Frank Fairfield’s Temple Street Quartet & Clinton Davis

Southern Pacific Sessions presents Frank Fairfield & The Temple Street Trio, with Clinton Davis live at Verbatim Books, March 22, 2024 at 8:00 pm.

TICKETS AVAILABLE HERE

The Temple Street Trio

The Temple Street Trio is a Los Angeles-based ensemble that specializes in historically informed performances of late nineteenth- and early twentieth-century popular music such as rags, waltzes, and polkas. Comprised of Frank Fairfield, David Elsenbroich, and Zac Sokolow, the group utilizes various configurations of violins, mandolins, banjos, and guitars to present a wide range of repertoire.
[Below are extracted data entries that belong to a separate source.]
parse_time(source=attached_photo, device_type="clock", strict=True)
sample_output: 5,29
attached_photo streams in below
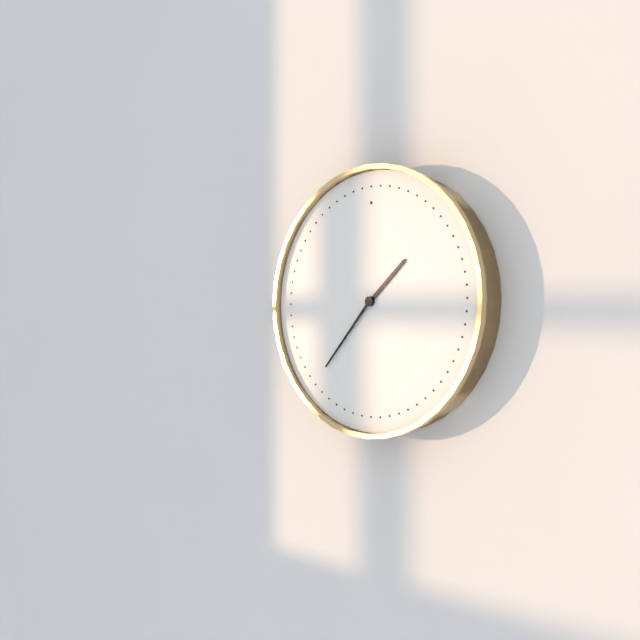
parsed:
1,37
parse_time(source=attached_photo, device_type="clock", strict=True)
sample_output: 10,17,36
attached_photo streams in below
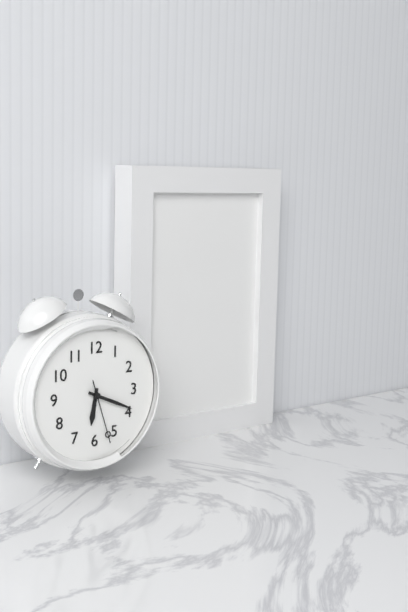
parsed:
6,19,27
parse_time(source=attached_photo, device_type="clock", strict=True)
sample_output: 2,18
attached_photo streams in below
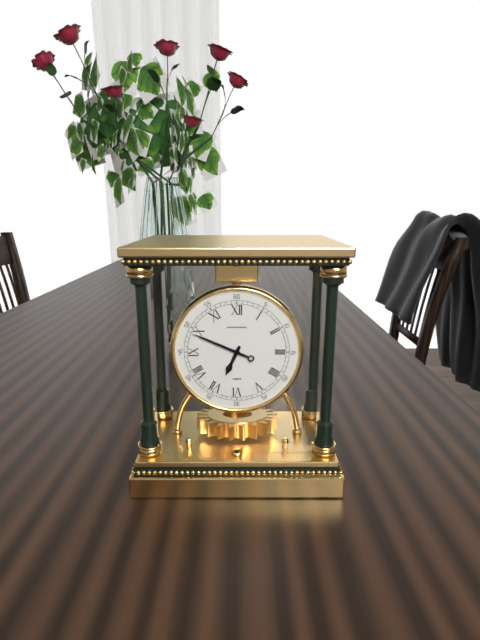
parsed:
6,49
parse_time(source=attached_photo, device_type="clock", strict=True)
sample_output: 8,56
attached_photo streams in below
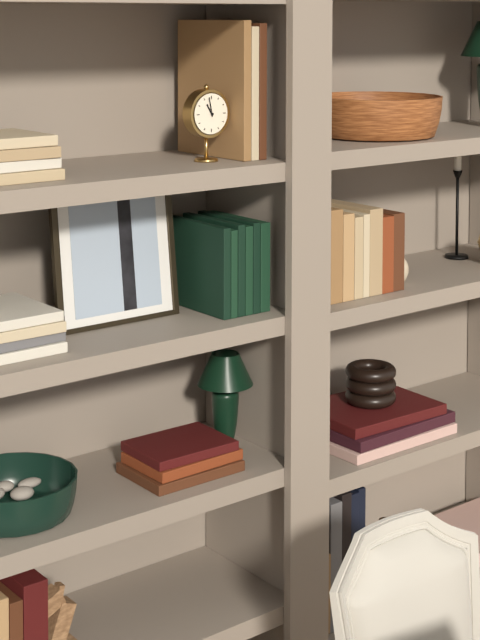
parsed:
10,58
Frank Fairfield has toured internationally for many years, performing at Royal Albert Hall, the Kennedy Center, and NPR’s Tiny Desk Concert. Zac Sokolow, a fourth-generation professional musician, has worked in musical diplomacy on behalf of the State Department in South East Asia, Europe, and North Africa. Professor David Elsenbroich has a Masters of Music from the Thornton School of Music at USC, teaches at Chaffey College, and has managed to maintain the longest-running musical residency on the 1600 block of West Temple Street.

The Temple Street Trio performs in public and private venues across California and the west.

 

Clinton Davis

Clinton will play a special set focusing on the piano and guitar repertoire of New Orleans ragtime and early jazz.
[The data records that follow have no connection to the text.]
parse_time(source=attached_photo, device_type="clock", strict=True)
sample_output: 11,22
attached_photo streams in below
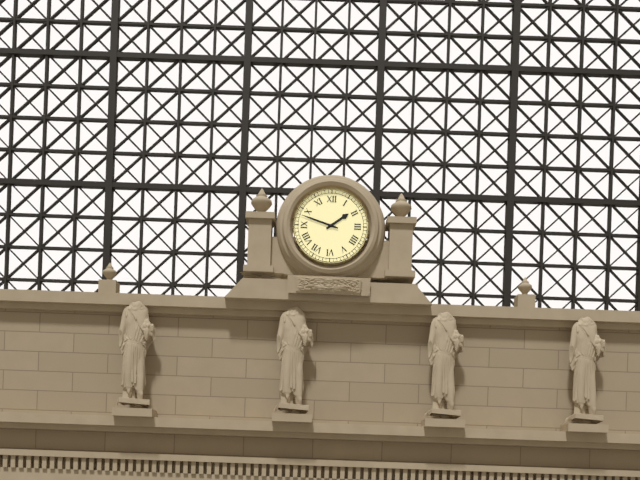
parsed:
1,48
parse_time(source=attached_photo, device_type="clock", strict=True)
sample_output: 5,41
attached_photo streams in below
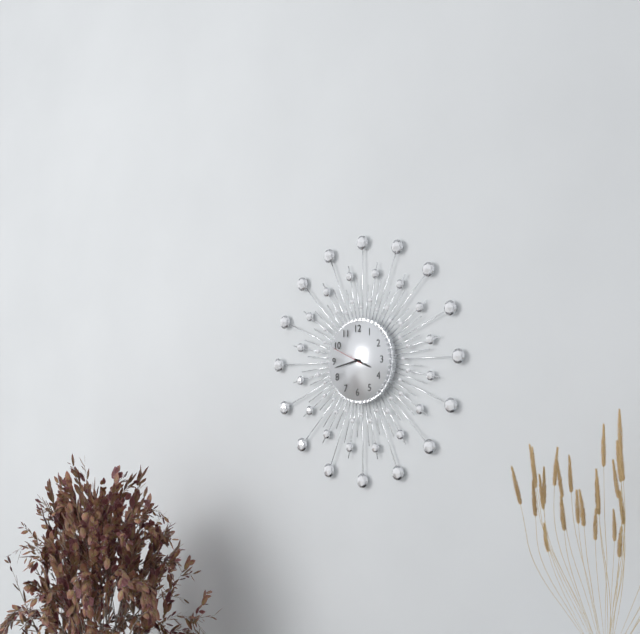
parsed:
3,43
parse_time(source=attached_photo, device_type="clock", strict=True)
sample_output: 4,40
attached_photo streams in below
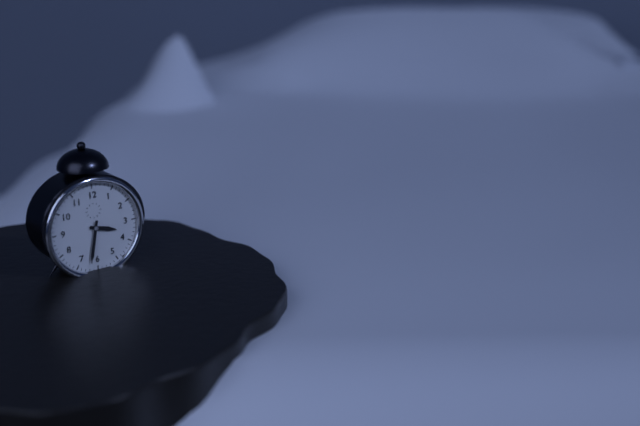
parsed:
3,32
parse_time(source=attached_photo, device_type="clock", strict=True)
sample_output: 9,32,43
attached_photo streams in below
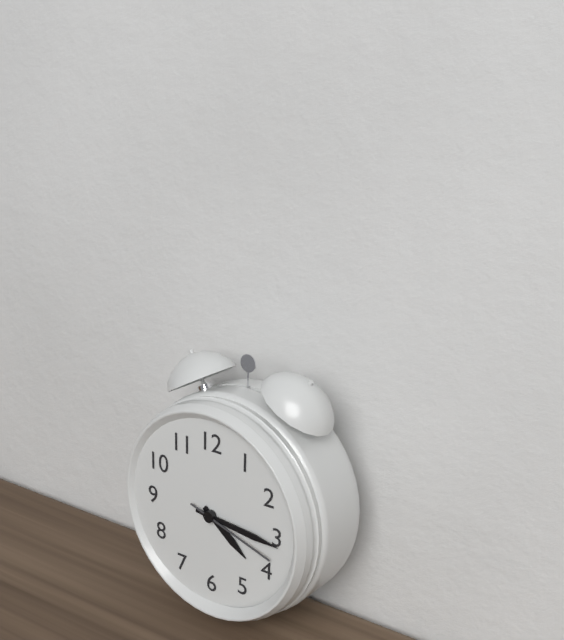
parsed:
4,16,18
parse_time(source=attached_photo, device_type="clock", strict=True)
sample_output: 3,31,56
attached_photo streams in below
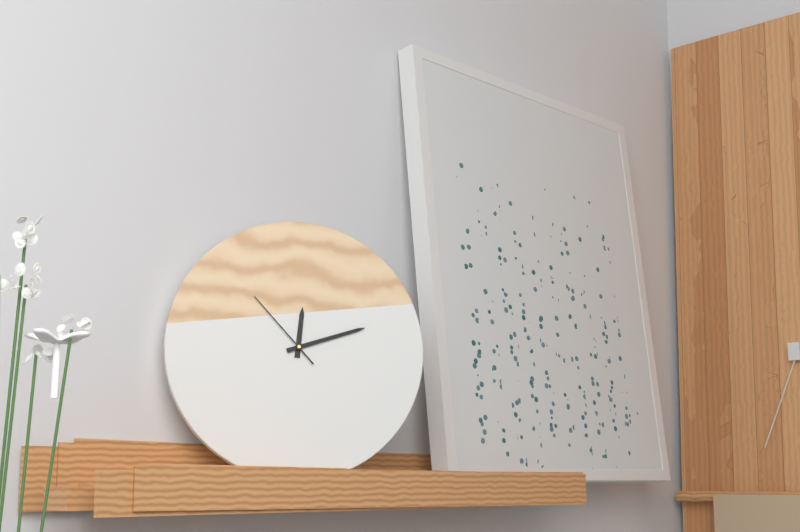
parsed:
12,12,53
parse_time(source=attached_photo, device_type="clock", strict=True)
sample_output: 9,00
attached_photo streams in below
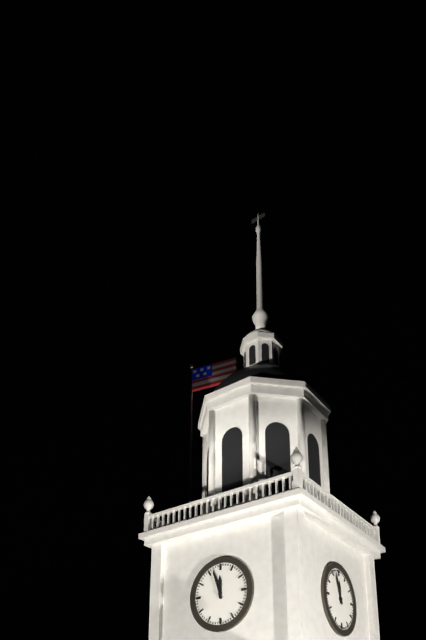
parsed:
11,57
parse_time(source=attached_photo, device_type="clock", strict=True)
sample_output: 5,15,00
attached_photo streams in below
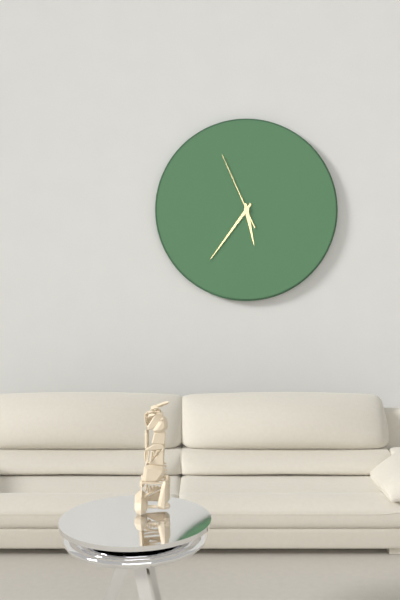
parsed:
5,36,56
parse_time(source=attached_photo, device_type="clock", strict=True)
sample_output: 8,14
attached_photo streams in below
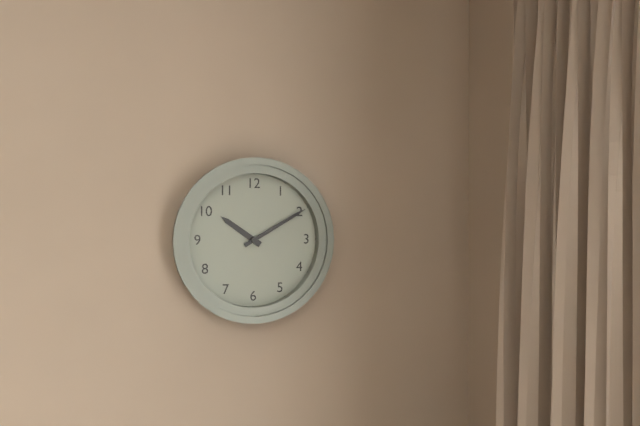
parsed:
10,10
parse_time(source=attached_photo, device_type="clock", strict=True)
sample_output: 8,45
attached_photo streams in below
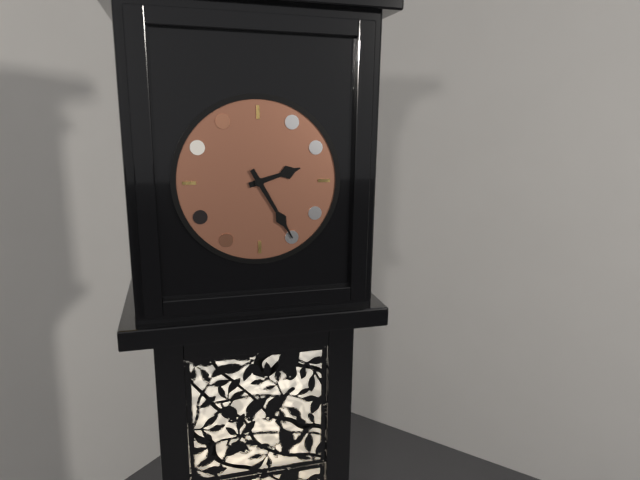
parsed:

Clinton Davis is an old time folk musician currently based in San Diego, California. A fifth-generation Kentuckian, Davis grew up in rural Carroll County. His repertoire spans fiddle and banjo music native to his family home, the exuberant ragtime piano and guitar of early 20th-century New Orleans, and ballad songs and dance music of the Southwest.

Davis’ prowess across instruments and traditional American styles has gained notice from the standard-bearers of previous generations, and earned him a place amongst a new generation of American folk musicians. Stefan Grossman, renowned authority of American roots guitar, has called him “a master…carrying on the traditional music torch of Mike Seeger.” No Depression has called his work “a joyous and soulful restoration of one of the lost treasures of American musical tradition.” Deering Banjos has called his playing “simply sublime.”